Updated: November 07, 2019 05:06 PM
Created: November 07, 2019 04:50 PM
ALBUQUERQUE, N.M.- A controversial state law sets high standards to keep defendants in jail.
The law is the reason a judge allowed for the release of Fabian Gonzales, one of the original suspects in death of 10-year-old Victoria Martens.
In 2016, New Mexico voters agreed to a constitutional amendment that changed the criteria judges must consider to assign bond amounts to criminal defendants.
Since then, it's resulted in some controversial decisions to release defendants.
State Rep.
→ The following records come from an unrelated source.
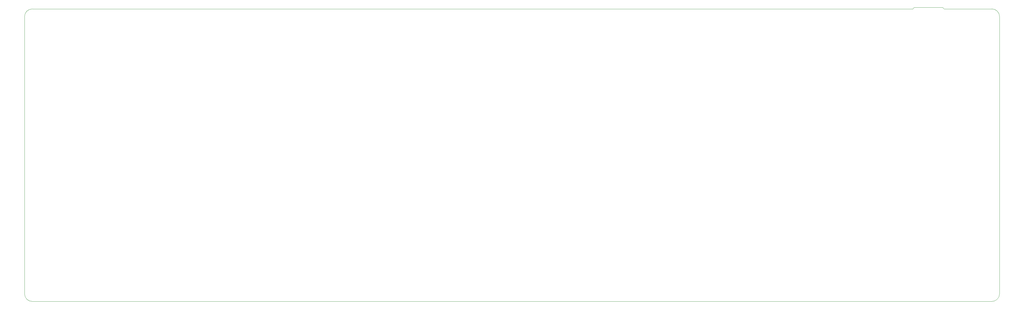
<source format=gm1>
G04 #@! TF.FileFunction,Profile,NP*
%FSLAX46Y46*%
G04 Gerber Fmt 4.6, Leading zero omitted, Abs format (unit mm)*
G04 Created by KiCad (PCBNEW 4.0.6) date 07/11/19 02:34:24*
%MOMM*%
%LPD*%
G01*
G04 APERTURE LIST*
%ADD10C,0.100000*%
G04 APERTURE END LIST*
D10*
X324537500Y-29100000D02*
X339875000Y-29100000D01*
X324287500Y-28850000D02*
G75*
G03X324537500Y-29100000I250000J0D01*
G01*
X314537500Y-29100000D02*
G75*
G03X314787500Y-28850000I0J250000D01*
G01*
X315037500Y-28600000D02*
X324037500Y-28600000D01*
X315037500Y-28600000D02*
G75*
G03X314787500Y-28850000I0J-250000D01*
G01*
X324287500Y-28850000D02*
G75*
G03X324037500Y-28600000I-250000J0D01*
G01*
X31600000Y-29100000D02*
X314537500Y-29100000D01*
X342375000Y-31600000D02*
X342375000Y-120800000D01*
X29100000Y-120800000D02*
G75*
G03X31600000Y-123300000I2500000J0D01*
G01*
X339875000Y-123300000D02*
G75*
G03X342375000Y-120800000I0J2500000D01*
G01*
X342375000Y-31600000D02*
G75*
G03X339875000Y-29100000I-2500000J0D01*
G01*
X31600000Y-29100000D02*
G75*
G03X29100000Y-31600000I0J-2500000D01*
G01*
X31600000Y-123300000D02*
X339875000Y-123300000D01*
X29100000Y-31600000D02*
X29100000Y-120800000D01*
M02*

</source>
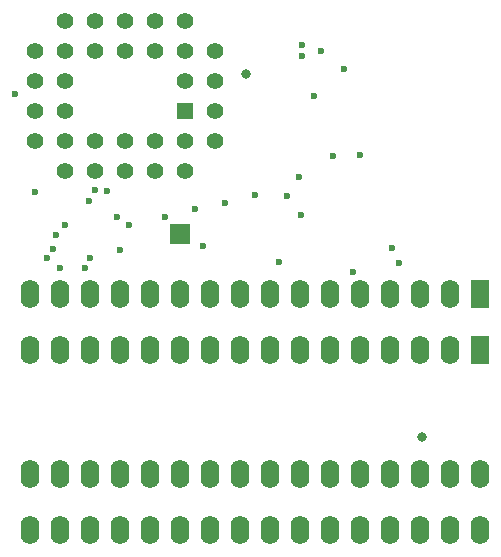
<source format=gbr>
%TF.GenerationSoftware,KiCad,Pcbnew,8.0.1-8.0.1-1~ubuntu22.04.1*%
%TF.CreationDate,2024-03-26T21:41:53+01:00*%
%TF.ProjectId,flash,666c6173-682e-46b6-9963-61645f706362,rev?*%
%TF.SameCoordinates,Original*%
%TF.FileFunction,Copper,L2,Inr*%
%TF.FilePolarity,Positive*%
%FSLAX46Y46*%
G04 Gerber Fmt 4.6, Leading zero omitted, Abs format (unit mm)*
G04 Created by KiCad (PCBNEW 8.0.1-8.0.1-1~ubuntu22.04.1) date 2024-03-26 21:41:53*
%MOMM*%
%LPD*%
G01*
G04 APERTURE LIST*
%TA.AperFunction,ComponentPad*%
%ADD10R,1.422400X1.422400*%
%TD*%
%TA.AperFunction,ComponentPad*%
%ADD11C,1.422400*%
%TD*%
%TA.AperFunction,ComponentPad*%
%ADD12R,1.600000X2.400000*%
%TD*%
%TA.AperFunction,ComponentPad*%
%ADD13O,1.600000X2.400000*%
%TD*%
%TA.AperFunction,ComponentPad*%
%ADD14R,1.700000X1.700000*%
%TD*%
%TA.AperFunction,ViaPad*%
%ADD15C,0.800000*%
%TD*%
%TA.AperFunction,ViaPad*%
%ADD16C,0.600000*%
%TD*%
G04 APERTURE END LIST*
D10*
%TO.N,/A18*%
%TO.C,U2*%
X214426800Y-168656000D03*
D11*
%TO.N,/A16*%
X216966800Y-166116000D03*
%TO.N,/A15*%
X214426800Y-166116000D03*
%TO.N,/A12*%
X216966800Y-163576000D03*
%TO.N,/A7*%
X214426800Y-161036000D03*
%TO.N,/A6*%
X214426800Y-163576000D03*
%TO.N,/A5*%
X211886800Y-161036000D03*
%TO.N,/A4*%
X211886800Y-163576000D03*
%TO.N,/A3*%
X209346800Y-161036000D03*
%TO.N,/A2*%
X209346800Y-163576000D03*
%TO.N,/A1*%
X206806800Y-161036000D03*
%TO.N,/A0*%
X206806800Y-163576000D03*
%TO.N,/D0*%
X204266800Y-161036000D03*
%TO.N,/D1*%
X201726800Y-163576000D03*
%TO.N,/D2*%
X204266800Y-163576000D03*
%TO.N,GND*%
X201726800Y-166116000D03*
%TO.N,/D3*%
X204266800Y-166116000D03*
%TO.N,/D4*%
X201726800Y-168656000D03*
%TO.N,/D5*%
X204266800Y-168656000D03*
%TO.N,/D6*%
X201726800Y-171196000D03*
%TO.N,/D7*%
X204266800Y-173736000D03*
%TO.N,/~{CS_ROM}*%
X204266800Y-171196000D03*
%TO.N,/A10*%
X206806800Y-173736000D03*
%TO.N,/~{OE}*%
X206806800Y-171196000D03*
%TO.N,/A11*%
X209346800Y-173736000D03*
%TO.N,/A9*%
X209346800Y-171196000D03*
%TO.N,/A8*%
X211886800Y-173736000D03*
%TO.N,/A13*%
X211886800Y-171196000D03*
%TO.N,/A14*%
X214426800Y-173736000D03*
%TO.N,/A17*%
X216966800Y-171196000D03*
%TO.N,/~{WE}*%
X214426800Y-171196000D03*
%TO.N,VCC*%
X216966800Y-168656000D03*
%TD*%
D12*
%TO.N,/A18*%
%TO.C,U1*%
X239395000Y-184150000D03*
D13*
%TO.N,/A16*%
X236855000Y-184150000D03*
%TO.N,/A14*%
X234315000Y-184150000D03*
%TO.N,/A12*%
X231775000Y-184150000D03*
%TO.N,/A7*%
X229235000Y-184150000D03*
%TO.N,/A6*%
X226695000Y-184150000D03*
%TO.N,/A5*%
X224155000Y-184150000D03*
%TO.N,/A4*%
X221615000Y-184150000D03*
%TO.N,/A3*%
X219075000Y-184150000D03*
%TO.N,/A2*%
X216535000Y-184150000D03*
%TO.N,/A1*%
X213995000Y-184150000D03*
%TO.N,/A0*%
X211455000Y-184150000D03*
%TO.N,/D0*%
X208915000Y-184150000D03*
%TO.N,/D1*%
X206375000Y-184150000D03*
%TO.N,/D2*%
X203835000Y-184150000D03*
%TO.N,GND*%
X201295000Y-184150000D03*
%TO.N,/D3*%
X201295000Y-199390000D03*
%TO.N,/D4*%
X203835000Y-199390000D03*
%TO.N,/D5*%
X206375000Y-199390000D03*
%TO.N,/D6*%
X208915000Y-199390000D03*
%TO.N,/D7*%
X211455000Y-199390000D03*
%TO.N,/~{CE}*%
X213995000Y-199390000D03*
%TO.N,/A10*%
X216535000Y-199390000D03*
%TO.N,/~{OE}*%
X219075000Y-199390000D03*
%TO.N,/A11*%
X221615000Y-199390000D03*
%TO.N,/A9*%
X224155000Y-199390000D03*
%TO.N,/A8*%
X226695000Y-199390000D03*
%TO.N,/A13*%
X229235000Y-199390000D03*
%TO.N,/~{WE}*%
X231775000Y-199390000D03*
%TO.N,/A17*%
X234315000Y-199390000D03*
%TO.N,/A15*%
X236855000Y-199390000D03*
%TO.N,VCC*%
X239395000Y-199390000D03*
%TD*%
%TO.N,VCC*%
%TO.C,U3*%
X239369600Y-204090000D03*
%TO.N,/A15*%
X236829600Y-204090000D03*
%TO.N,/A17*%
X234289600Y-204090000D03*
%TO.N,/~{WE}*%
X231749600Y-204090000D03*
%TO.N,/A13*%
X229209600Y-204090000D03*
%TO.N,/A8*%
X226669600Y-204090000D03*
%TO.N,/A9*%
X224129600Y-204090000D03*
%TO.N,/A11*%
X221589600Y-204090000D03*
%TO.N,/~{OE}*%
X219049600Y-204090000D03*
%TO.N,/A10*%
X216509600Y-204090000D03*
%TO.N,/~{CE}*%
X213969600Y-204090000D03*
%TO.N,/D7*%
X211429600Y-204090000D03*
%TO.N,/D6*%
X208889600Y-204090000D03*
%TO.N,/D5*%
X206349600Y-204090000D03*
%TO.N,/D4*%
X203809600Y-204090000D03*
%TO.N,/D3*%
X201269600Y-204090000D03*
%TO.N,GND*%
X201269600Y-188850000D03*
%TO.N,/D2*%
X203809600Y-188850000D03*
%TO.N,/D1*%
X206349600Y-188850000D03*
%TO.N,/D0*%
X208889600Y-188850000D03*
%TO.N,/A0*%
X211429600Y-188850000D03*
%TO.N,/A1*%
X213969600Y-188850000D03*
%TO.N,/A2*%
X216509600Y-188850000D03*
%TO.N,/A3*%
X219049600Y-188850000D03*
%TO.N,/A4*%
X221589600Y-188850000D03*
%TO.N,/A5*%
X224129600Y-188850000D03*
%TO.N,/A6*%
X226669600Y-188850000D03*
%TO.N,/A7*%
X229209600Y-188850000D03*
%TO.N,/A12*%
X231749600Y-188850000D03*
%TO.N,/A14*%
X234289600Y-188850000D03*
%TO.N,/A16*%
X236829600Y-188850000D03*
D12*
%TO.N,/A18*%
X239369600Y-188850000D03*
%TD*%
D14*
%TO.N,/~{CS_ROM}*%
%TO.C,CS_ROM*%
X213995000Y-179070000D03*
%TD*%
D15*
%TO.N,GND*%
X234442000Y-196215000D03*
D16*
%TO.N,/A15*%
X225298000Y-167386000D03*
%TO.N,/A7*%
X225948001Y-163576000D03*
%TO.N,/A12*%
X227895000Y-165100000D03*
%TO.N,/A6*%
X224286000Y-163957000D03*
%TO.N,/A5*%
X224282000Y-163068000D03*
%TO.N,/A15*%
X228600000Y-182245000D03*
%TO.N,/A17*%
X229209600Y-172364400D03*
%TO.N,/~{WE}*%
X226949000Y-172466000D03*
%TO.N,/A13*%
X224028000Y-174244000D03*
%TO.N,/A8*%
X224194755Y-177425997D03*
%TO.N,/A16*%
X232562400Y-181508408D03*
X222351600Y-181457600D03*
%TO.N,/A14*%
X231902000Y-180212996D03*
X215950800Y-180086000D03*
%TO.N,/A9*%
X223062800Y-175869600D03*
D15*
%TO.N,GND*%
X219583000Y-165481000D03*
D16*
%TO.N,/A11*%
X220370398Y-175768000D03*
%TO.N,/A1*%
X212750400Y-177596800D03*
X208686400Y-177596800D03*
%TO.N,/A10*%
X215300800Y-176910996D03*
X206303434Y-176249728D03*
%TO.N,/~{OE}*%
X207822800Y-175412400D03*
X217779600Y-176418000D03*
%TO.N,/D7*%
X204266800Y-178308000D03*
X209651600Y-178308000D03*
%TO.N,/D6*%
X201726800Y-175514000D03*
X206806800Y-175358968D03*
%TO.N,/D3*%
X200063800Y-167216620D03*
%TO.N,/D2*%
X203860400Y-181965600D03*
X205928000Y-181965600D03*
%TO.N,/D0*%
X203250800Y-180340000D03*
X208889600Y-180390800D03*
%TO.N,/D1*%
X202742800Y-181102000D03*
X206400401Y-181101999D03*
%TO.N,/~{CS_ROM}*%
X203504800Y-179120800D03*
%TD*%
M02*

</source>
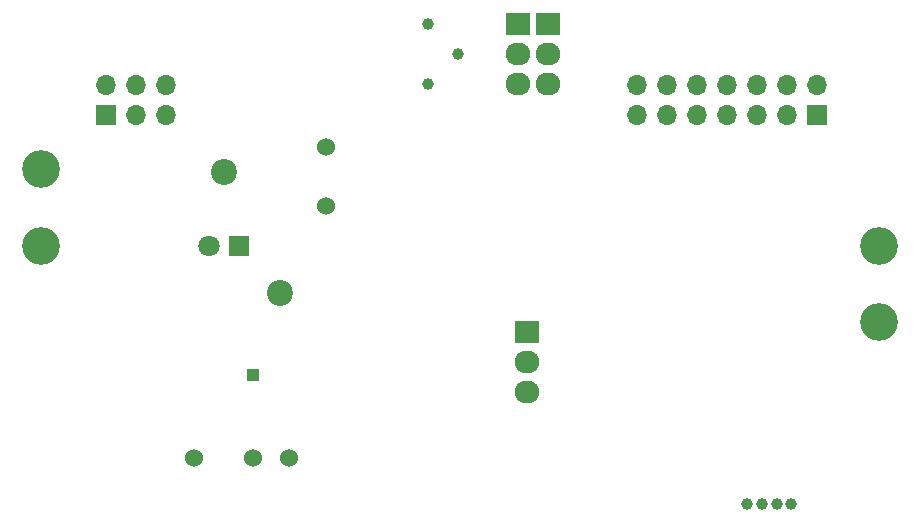
<source format=gbr>
G04 #@! TF.FileFunction,Soldermask,Bot*
%FSLAX46Y46*%
G04 Gerber Fmt 4.6, Leading zero omitted, Abs format (unit mm)*
G04 Created by KiCad (PCBNEW 4.0.6-e0-6349~52~ubuntu17.04.1) date Thu Jul  6 18:27:12 2017*
%MOMM*%
%LPD*%
G01*
G04 APERTURE LIST*
%ADD10C,0.100000*%
%ADD11C,3.200000*%
%ADD12R,1.000000X1.000000*%
%ADD13R,1.800000X1.800000*%
%ADD14C,1.800000*%
%ADD15C,1.524000*%
%ADD16C,1.000000*%
%ADD17R,2.100000X1.900000*%
%ADD18O,2.100000X1.900000*%
%ADD19R,1.700000X1.700000*%
%ADD20O,1.700000X1.700000*%
%ADD21C,2.200000*%
G04 APERTURE END LIST*
D10*
D11*
X109500000Y-103500000D03*
X180500000Y-116500000D03*
X109500000Y-110000000D03*
D12*
X127444500Y-120967500D03*
X127444500Y-120967500D03*
D13*
X126318000Y-109996000D03*
D14*
X123778000Y-109996000D03*
D15*
X133684000Y-101654000D03*
X133684000Y-106654000D03*
D16*
X169304000Y-131840000D03*
X170554000Y-131840000D03*
X173054000Y-131840000D03*
X171804000Y-131840000D03*
D17*
X150622000Y-117348000D03*
D18*
X150622000Y-119888000D03*
X150622000Y-122428000D03*
D17*
X149940000Y-91200000D03*
D18*
X149940000Y-93740000D03*
X149940000Y-96280000D03*
D17*
X152480000Y-91200000D03*
D18*
X152480000Y-93740000D03*
X152480000Y-96280000D03*
D16*
X142320000Y-96280000D03*
X142320000Y-91200000D03*
X144860000Y-93740000D03*
D19*
X115015000Y-98947000D03*
D20*
X115015000Y-96407000D03*
X117555000Y-98947000D03*
X117555000Y-96407000D03*
X120095000Y-98947000D03*
X120095000Y-96407000D03*
D19*
X175213000Y-98947000D03*
D20*
X175213000Y-96407000D03*
X172673000Y-98947000D03*
X172673000Y-96407000D03*
X170133000Y-98947000D03*
X170133000Y-96407000D03*
X167593000Y-98947000D03*
X167593000Y-96407000D03*
X165053000Y-98947000D03*
X165053000Y-96407000D03*
X162513000Y-98947000D03*
X162513000Y-96407000D03*
X159973000Y-98947000D03*
X159973000Y-96407000D03*
D11*
X180500000Y-110000000D03*
D15*
X130492500Y-128016000D03*
X127468000Y-128016000D03*
X122468000Y-128016000D03*
D21*
X129750000Y-114000000D03*
X125000000Y-103750000D03*
M02*

</source>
Bill Rehm, a Republican, said he will try to change the law.
“I plan to re-introduce legislation to tweak the bail amendment," Rehm said.
The state representative has tried and failed three other times.
Rehm said his bill would have a judge consider a suspect's charges, criminal history and any failure to appear.
According to the district attorney’s office, Gonzales had a history of violating his conditions of release and a very long criminal record.
“Given the law, I understand how the judge made his ruling-- which is problematic,” Rehm said. “This individual has a very good past history of not appearing in court, and that's one of the reasons you would detain someone."
District Attorney Raul Torrez has previously said the 2016 law is making Albuquerque more dangerous.
He wants to shift the burden from prosecutors to defendants.
“We didn't get it right the first time,” Torrez said. “I think there was an expectation that we would consistently detain the most violent offenders, the most dangerous offenders, but it simply isn't the case. “
Under Torrez’s proposal, suspects who are charged with violent crimes would be held without bond pending trial-- unless the defendant convinces a judge otherwise.